Je ressens une immense compassion et admiration pour Vanessa S. Que de lutte et d’effort dans son parcours pour comprendre, réparer, dépasser autant que possible ce qu’elle a vécu à 14 ans… Nous sommes trente ans plus tard. Elle se dévoile, décrit un homme, raconte. C’est cru, factuel, criant d’anormalité, glaçant. Vanessa S. est sans complaisance pour elle-même. Elle était amoureuse à 14 ans d’un homme brillant de 50 ans et défendait fièrement sa relation, du moins au début… Et alors ?
Et bien, ce que Vanessa S. décrit est l’opposé d’une relation consentie : c’est bien une manipulation par un être dominant, c’est un prédateur qui tourne autour d’une proie fragile et innocente, qui la modèle et l’éduque pour ses désirs, qui la coupe de ses pairs et de ses propres aspirations. Il y a confusion car l’enfant-adolescente est pubère, car il n’y a pas de violence physique…
Et que dire de la défaillance des parents et de la société… ?

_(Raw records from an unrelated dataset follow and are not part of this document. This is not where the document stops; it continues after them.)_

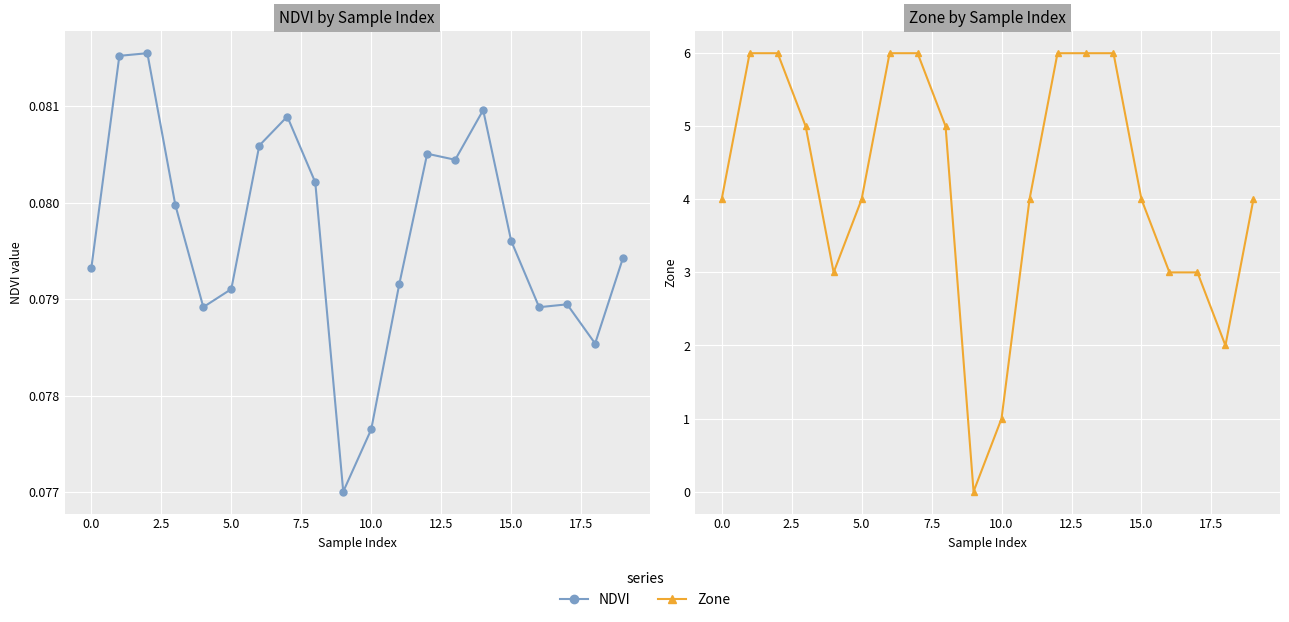

What is the average value of the NDVI series?

0.1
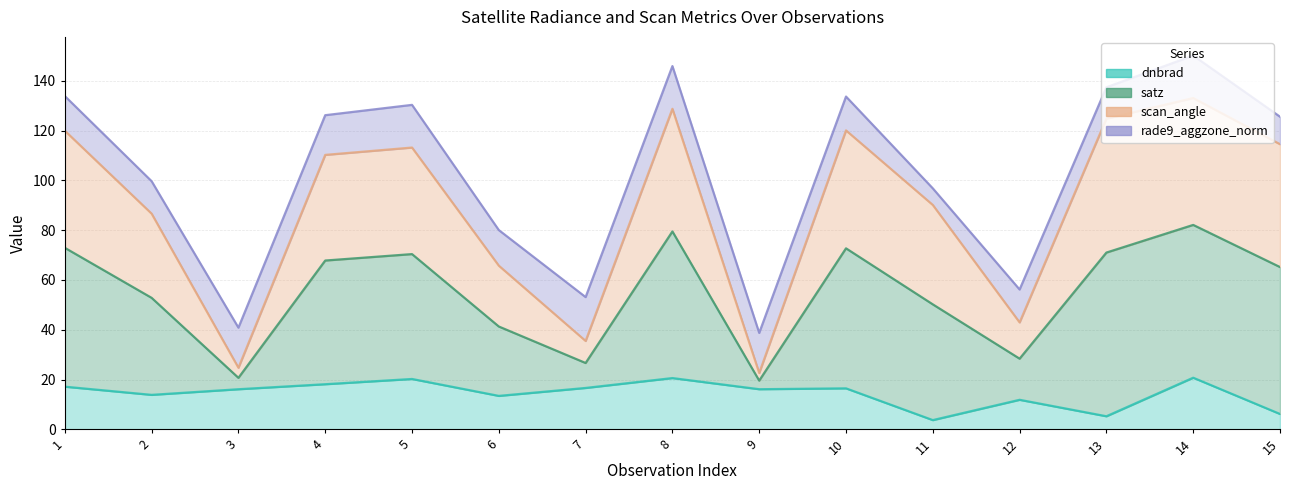

At which category is the sum across all series the highest?

14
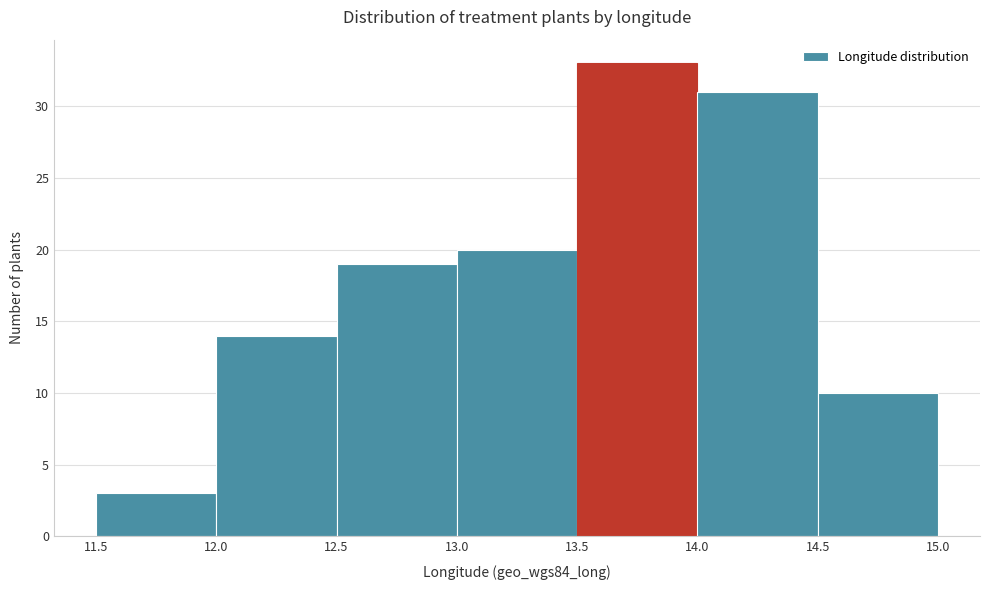

What is the height of the bar covering 11.5 to 12.0 on the x-axis? The values are not printed on the chart, so give them approximately, as read against the axis.

3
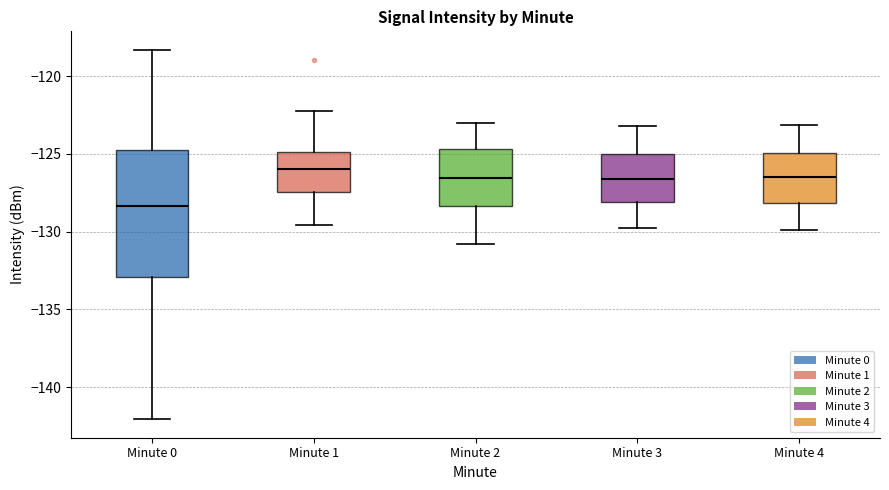

Reading left to right, read every box against the y-axis: the position of its median line, the range the box covers, and the ends of its whiskers. The values are not printed on the chart, so give them approximately, as read against the axis.

Minute 0: median -128.5, box -133.0 to -124.5, whiskers -142.0 to -118.5
Minute 1: median -126.0, box -127.5 to -125.0, whiskers -129.5 to -122.0
Minute 2: median -126.5, box -128.5 to -124.5, whiskers -131.0 to -123.0
Minute 3: median -126.5, box -128.0 to -125.0, whiskers -130.0 to -123.0
Minute 4: median -126.5, box -128.0 to -125.0, whiskers -130.0 to -123.0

Je suis soulagée de n’avoir rien lu de G.M. Je suis soulagée de n’avoir pas fait partie de ceux qui, au nom de leur époque et leur génération, ou au nom de l’art littéraire, ont respecté et admiré cet écrivain, ont toléré l’existence dans sa vie et l’exhibition dans ses écrits de ses désirs et de sa vie sexuelle. Cela me trouble profondément que si peu de personnes comme Denise Bombardier, publiquement en 1990, aient été capables de penser aux enfants et adolescents avant tout, … et d’alerter sur la profondeur de leurs traumatismes psychiques pour leur vie à venir.
De plus en plus, grâce à ces paroles de victimes, à des témoignage forts comme celui-ci, on ne peut plus dire qu’on ne sait pas, qu’on ne voit pas. Un respect est reconnu à l’innocence et une évolution positive des mentalités, des sociétés, des législations, est possible. Par ce livre, une certaine justice est rendue. G.M. est pris à son propre piège, le voilà enfermé dans un livre, en personnage ignoble. C’est ce que j’espère que la postérité retiendra.